Your task
Count the lines of the material below that contain the word "visible", and reply with the number alone.
— START Dataset rows —
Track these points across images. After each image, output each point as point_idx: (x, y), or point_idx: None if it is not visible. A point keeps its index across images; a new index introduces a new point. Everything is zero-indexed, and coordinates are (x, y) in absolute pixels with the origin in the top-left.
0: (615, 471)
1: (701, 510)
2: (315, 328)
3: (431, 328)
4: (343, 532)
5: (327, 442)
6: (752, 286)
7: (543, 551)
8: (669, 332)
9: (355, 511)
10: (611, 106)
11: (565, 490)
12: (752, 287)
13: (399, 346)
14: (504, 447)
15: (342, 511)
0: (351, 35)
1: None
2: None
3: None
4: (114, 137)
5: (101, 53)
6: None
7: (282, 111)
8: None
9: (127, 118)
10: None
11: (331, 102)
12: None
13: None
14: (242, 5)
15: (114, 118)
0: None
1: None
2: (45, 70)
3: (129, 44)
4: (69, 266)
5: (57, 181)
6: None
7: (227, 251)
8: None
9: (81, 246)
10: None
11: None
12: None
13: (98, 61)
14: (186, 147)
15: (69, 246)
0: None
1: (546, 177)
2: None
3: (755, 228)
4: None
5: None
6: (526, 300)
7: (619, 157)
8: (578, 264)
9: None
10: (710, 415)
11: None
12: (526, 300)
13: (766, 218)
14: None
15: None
— END Dataset rows —
Answer to the task
1